I then finished up showing how to break encrypted filesystems using the cold boot attack. The University of Princeton has an excellent white paper, video and software on how to make this possible. The idea is simple- read the contents of RAM immediately after a shutdown, then use software to search through that memory dump finding a passphrase used on the encrypted filesystem. The only problem with this attack, is the limited scope of software in which it is effective against.
The idea is simple. Because you still have access to the target machine, rather than doing a cold boot attack, memory dumps and additional processing on the RAM dump, install a different boot loader that contains a key logger. When the target enters the encryption passphrase on his machine, the key logger will have grabbed every key stroke, either saving it somewhere on disk for later retrieval, sending it over the Internet to the attacker, or whatever is necessary to get the passphrase.
THIS WILL WORK ON ANY OPERATING SYSTEM AND IS EFFECTIVE AGAINST ANY FILESYSTEM ENCRYPTION SOFTWARE!
This is more effective than the cold boot attack, or even the "stoned boot" attack that Bruce Schneier covered earlier this year, but it's still not without its weaknesses. This attack assumes that the target will power on the computer at a later time, and enter the passphrase for the encrypted filesystem. The attacker would not want to actually steal the powered down computer.
This is why it is called "Evil Maid"- you leave your computer in the hotel room, the housekeeping maid comes in to clean your room, but while there, installs the boot loader and key logger, then repowers down your computer. When you return to the hotel room, you power on, enter the passphrase, do you work, or whatever. The next day, when the maid returns, she returns, most likely to either retrieve the key and restore the previous boot loader, erasing her tracks. Now she has access to your data, can image the drive for offline analysis and have all sorts of nasty fun.
This should say something about encrypted filesystems. They really only protect you if the drive is stolen, and the computer has been powered down. Other than that, there is an important security lesson to learn here. If someone has physical access to your computer, with the intent to do harm, there is no stopping them from getting administrative rights on the machine, installing software, archiving data, imaging drives, etc. As a result, this should tell you something valuable: if possible, as in the case with laptops, keep your computer with you in untrusted environments.
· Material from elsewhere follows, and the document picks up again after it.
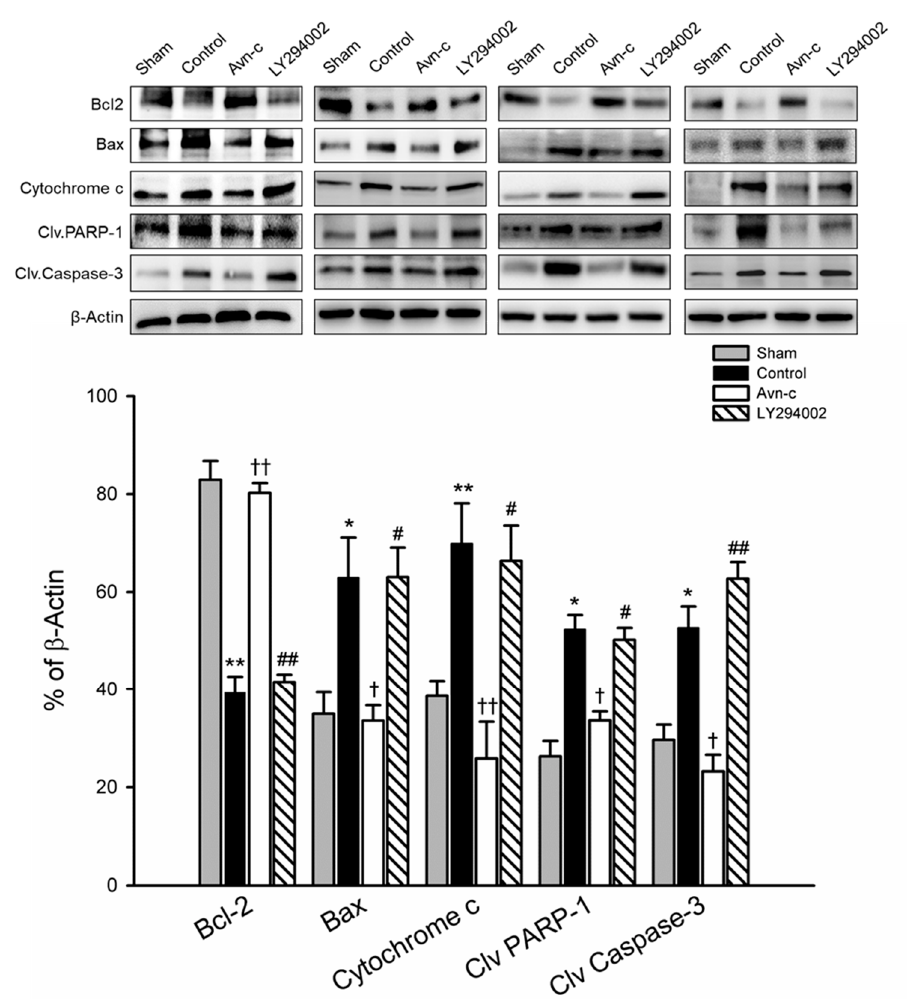
Figure 4. Avn-c exhibits anti-apoptotic effect in MCAo mice. Western blot analysis for the expression of Bcl-2, Bax, Cytochrome c, Cleaved PARP-1 and Cleaved caspase-3. Quantitative analysis of Bcl2, Bax, Cytochrome c, Cleaved PARP-1 and Cleaved caspase-3 expression. Data shown are mean ± SEM (data from 16 mice, n = 4). * p < 0.05 and ** p < 0.01 vs. Sham group. † p < 0.05 and †† p < 0.01 vs. Control group. # p < 0.05, ## p < 0.01 vs. Avn-c group.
There are possible protective measures to protect yourself against such an attack. Storing your computer in a strong box under lock and key might work. Although the attacker only needs to be proficient with lock picks, this is a good first safe measure. Many hotels offer such strong boxes. Second would be hardening your BIOS to help prevent such an attack. Again, just a "speed bump" do a dedicated attacker, but it could be enough to deter. Lastly, because this attack assumes installing software on non-encrypted boot partitions or sectors, getting a hash of the non-encrypted boot partition and storing on a separate USB key could be valuable. Thus, when you travel, before you boot the machine from the hard disk, you could boot from a live CD, and check the hash of the boot sector against the hash stored on your key. Of course, if the attacker ever gets access to your USB key, the hash could be corrupted or modified.
Long story short- don't leave sensitive data on your machine in untrusted environments, such as hotel rooms. Take your computer with you whenever you can and shut it down when not in use.